It could only happen in the movies... just as the helicopter pilot attempts to bring his craft into land, out rushes a car park attendant, frantically trying to wave him away. But that's what happened in the central shopping area of Athlone Town when a gung-ho pilot decided to take an unorthodox route to collect his newly cut keys and landed on the roof of an adjacent multi-storey car park on July 8, 2007.

The 48-year-old pilot has been criticised for "poor airmanship" and for having broken Irish air law.

The attendant injured his hand when the downwash from the helicopter's main rotor caused a door to slam against it and the single-engine craft should not have been put down in a congested area because of the danger of engine failure, the pilot was told.

The Irish Aviation Authority said last night that it was reviewing the incident and the pilot may face sanction in the future. However, he has not faced any repercussions for his actions to date.

"In landing at such a site the pilot displayed poor airmanship," concluded air accident investigator Paddy Judge in his report. Despite repeated requests, both by phone and letter, the pilot did not complete and return an air accident report on the incident.

The Air Accident Investigation Report says the pilot, who was accompanied by his brother in the single-engine Hughes 369HS helicopter, was getting some keys cut for the door of his aircraft at the Texas Department Store.

"He landed on the roof of the adjacent multi-storey car park. It is unclear to the investigation where the helicopter could have been safely force-landed in the event of an engine failure during landing or take-off.

"It is also probable that the approach was made over the unstressed roof of the shopping centre due to the location of the church to the north of the landing site," the report said.

"The shopping centre was open for business at the time, and for obvious safety reasons, the area should have been completely avoided."

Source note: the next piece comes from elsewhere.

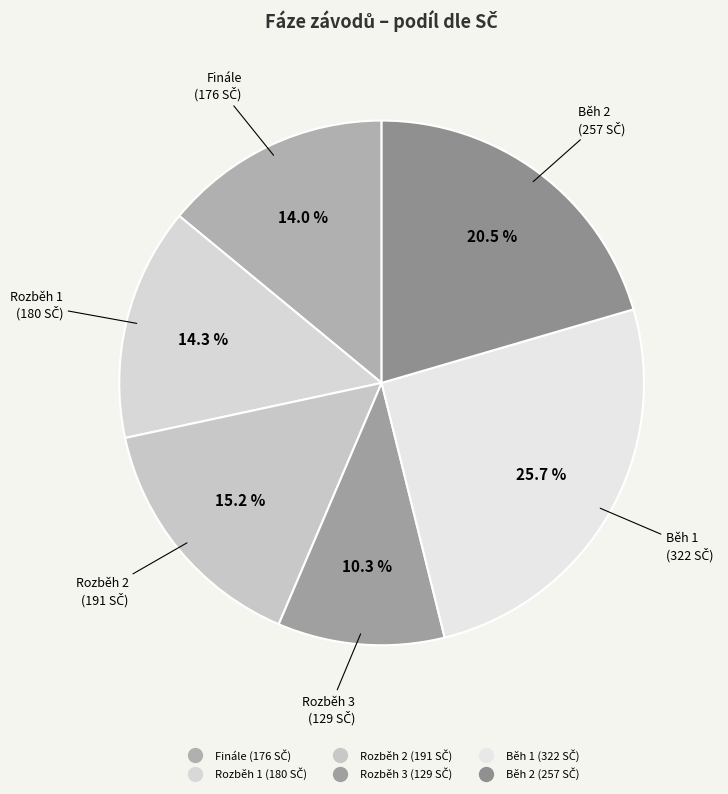

To the nearest percent, what is the combined percentage of Rozběh 2 and Běh 2?

36%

Mr Judge described the landing site as being in a congested area and "furthermore, and importantly, it is an elevated site where Rescue and Fire Fighting Services are mandatory. Neither was available".

The report says the pilot's US licence was issued in March 2007, just four months before the incident.

"The pilot stated that he has about 150 hours helicopter flying experience, but was unable to supply a logbook, which he stated was lost in a subsequent accident."

In evidence, the car park attendant said that as the helicopter approached for landing he attempted to wave it away.

"The helicopter pilot ignored him and he had to duck into the doorway... as space on the roof is restricted. The downwash from the main rotor caused the door to slam back against him hitting his hand."

Words were exchanged between the attendant and the pilot after the landing.

The gardai were called, but by the time they arrived the helicopter had left.

The attendant said the helicopter had landed on the roof some months previously and his supervisor told him afterwards that this was not allowed

The pilot said he had landed there before accompanied by the owner of the shopping centre who had given him permission to land on the car park roof.

That day, he rang the duty manager of the shopping centre before taking off to confirm that he had permission to land. He was unaware that the duty manager no longer had authority to grant him permission to land.

The pilot said the car park attendant was not on the roof while he was landing and only approached the helicopter on engine shutdown.

He said that the attendant could not have given signals, as he was not present until after landing.